Irish Same-Sex Couple Unable To Register Their Baby

The couple have been told that they may not be able to register the birth of their baby Willa as the registrars office has requested documentation that prove how the baby was conceived.

A photo of the couple and their baby

A married couple has been left “devastated” after being told they can not register their daughter’s birth due to “issues” surrounding her conception.

Níle O’Hagan, 34 and wife Leanne Byrne have not been able to register the birth of 5 weeks old Willa because of confusion over the rights of same-sex couples at register offices.

Ms O’Hagan said that growing up and being attracted to women, she never thought having children would be a possibility for her.

“But after the marriage equality referendum, it started to seem like it was going to be possible,” she said. “I thought that was the point of the referendum, that we would be treated the same as everybody else.”

The couple made the decision to try for a baby shortly after they got married and were successful after their first attempt with the assistances of a sperm bank.

They discovered in February that Ms Byrne would have to wait to register Ms Byrne on the baby’s birth certificate despite the Children and Family Relationships Act being passed three years ago.

“Leanne is devastated, there’s no other word for it,” Ms O’Hagan said. Leanne is worried about not having any legal rights to their baby should anything happen to Níle.

This week the couple discovered that they may not be able to register their daughter at all. The registrar’s office asked for documentation to prove that the couple could be registered.

“We were so, so happy when she was born and it feels like this is taking something from it,” Ms O’Hagan said.

Simon Harris Must Take Immediate Action On Equal Parental Status

In April, Sinn Féin spokesperson for LGBTQI Rights, Senator Fintan Warfield has criticised Minister for Health Simon Harris TD for failing to commence key equal status legislation granting equal parental rights to families who conceive through assisted human reproduction, three years on from its passage through the Oireachtas.

Senator Warfield said:

“Parts 2 and 3 of the Children and Family Relationships Act 2015 give equal parental rights to families who conceive through assisted human reproduction.

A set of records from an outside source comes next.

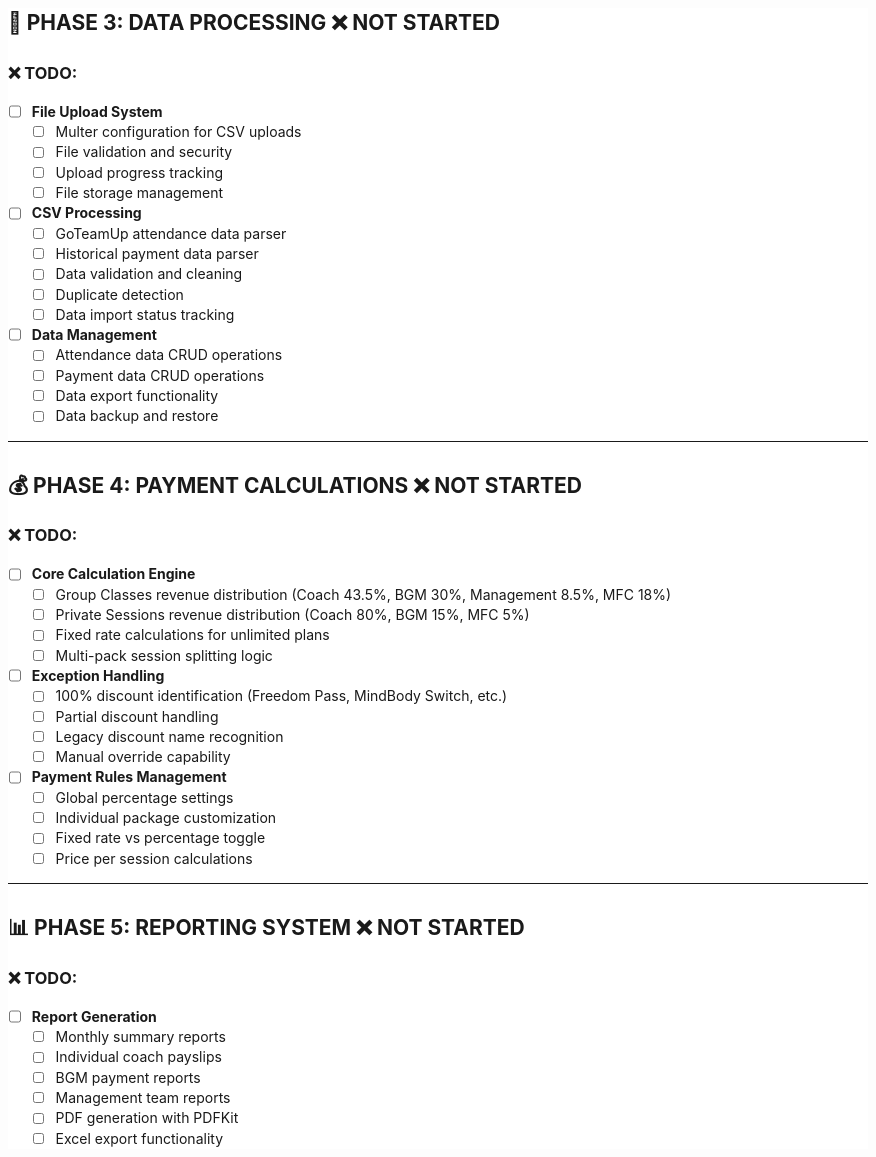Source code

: 
## 📁 **PHASE 3: DATA PROCESSING** ❌ **NOT STARTED**

### ❌ **TODO:**
- [ ] **File Upload System**
  - [ ] Multer configuration for CSV uploads
  - [ ] File validation and security
  - [ ] Upload progress tracking
  - [ ] File storage management

- [ ] **CSV Processing**
  - [ ] GoTeamUp attendance data parser
  - [ ] Historical payment data parser
  - [ ] Data validation and cleaning
  - [ ] Duplicate detection
  - [ ] Data import status tracking

- [ ] **Data Management**
  - [ ] Attendance data CRUD operations
  - [ ] Payment data CRUD operations
  - [ ] Data export functionality
  - [ ] Data backup and restore

---

## 💰 **PHASE 4: PAYMENT CALCULATIONS** ❌ **NOT STARTED**

### ❌ **TODO:**
- [ ] **Core Calculation Engine**
  - [ ] Group Classes revenue distribution (Coach 43.5%, BGM 30%, Management 8.5%, MFC 18%)
  - [ ] Private Sessions revenue distribution (Coach 80%, BGM 15%, MFC 5%)
  - [ ] Fixed rate calculations for unlimited plans
  - [ ] Multi-pack session splitting logic

- [ ] **Exception Handling**
  - [ ] 100% discount identification (Freedom Pass, MindBody Switch, etc.)
  - [ ] Partial discount handling
  - [ ] Legacy discount name recognition
  - [ ] Manual override capability

- [ ] **Payment Rules Management**
  - [ ] Global percentage settings
  - [ ] Individual package customization
  - [ ] Fixed rate vs percentage toggle
  - [ ] Price per session calculations

---

## 📊 **PHASE 5: REPORTING SYSTEM** ❌ **NOT STARTED**

### ❌ **TODO:**
- [ ] **Report Generation**
  - [ ] Monthly summary reports
  - [ ] Individual coach payslips
  - [ ] BGM payment reports
  - [ ] Management team reports
  - [ ] PDF generation with PDFKit
  - [ ] Excel export functionality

“Three years on from the passing of civil marriage equality, it is unacceptable that these aspects of the legislation have yet to be commenced by Government. In many cases, Government are leaving only one parent with legal rights.

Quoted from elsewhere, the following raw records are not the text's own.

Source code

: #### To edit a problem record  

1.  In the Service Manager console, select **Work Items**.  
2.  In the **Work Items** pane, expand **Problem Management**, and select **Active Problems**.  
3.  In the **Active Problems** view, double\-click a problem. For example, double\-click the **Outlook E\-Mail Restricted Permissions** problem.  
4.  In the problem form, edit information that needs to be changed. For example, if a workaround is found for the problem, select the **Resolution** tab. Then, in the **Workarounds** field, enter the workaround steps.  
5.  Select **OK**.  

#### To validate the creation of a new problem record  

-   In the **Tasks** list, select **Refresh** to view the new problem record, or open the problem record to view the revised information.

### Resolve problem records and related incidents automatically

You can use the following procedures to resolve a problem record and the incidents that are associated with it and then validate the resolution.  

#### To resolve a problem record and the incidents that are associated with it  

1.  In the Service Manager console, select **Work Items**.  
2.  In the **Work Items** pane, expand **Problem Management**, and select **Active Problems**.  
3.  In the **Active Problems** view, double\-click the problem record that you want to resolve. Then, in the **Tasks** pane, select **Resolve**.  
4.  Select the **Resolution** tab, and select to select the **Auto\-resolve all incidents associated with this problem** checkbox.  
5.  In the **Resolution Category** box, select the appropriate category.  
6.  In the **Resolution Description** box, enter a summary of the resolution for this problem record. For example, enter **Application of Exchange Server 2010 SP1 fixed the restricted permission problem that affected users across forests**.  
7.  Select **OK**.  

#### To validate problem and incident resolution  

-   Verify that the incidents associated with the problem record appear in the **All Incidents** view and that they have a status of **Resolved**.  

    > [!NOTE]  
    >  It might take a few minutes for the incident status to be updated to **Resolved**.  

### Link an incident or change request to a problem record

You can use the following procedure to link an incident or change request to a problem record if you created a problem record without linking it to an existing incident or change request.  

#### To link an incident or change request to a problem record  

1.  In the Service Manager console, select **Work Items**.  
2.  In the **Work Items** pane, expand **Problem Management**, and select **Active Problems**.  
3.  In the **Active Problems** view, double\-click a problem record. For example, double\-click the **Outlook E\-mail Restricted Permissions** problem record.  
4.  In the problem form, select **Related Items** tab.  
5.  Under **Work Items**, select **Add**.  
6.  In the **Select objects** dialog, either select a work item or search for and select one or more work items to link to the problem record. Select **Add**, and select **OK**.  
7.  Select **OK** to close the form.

“Same-sex families are therefore vulnerable, as the parent without legal rights cannot give medical consent, nor are they recognised as a parent on the birth certificate of their child.

“They cannot give citizenship rights to their child, along with an array of other potential issues.

He sent Simon Harris a letter in which he criticises the lack of action on commencing the amendments to the Act saying that “the delay has left numerous families in ‘legal limbo”.

He has asked for a meeting with Harris and his department officials and some of the parents concerned “as a matter of urgency” in order that the situation may be fully explained.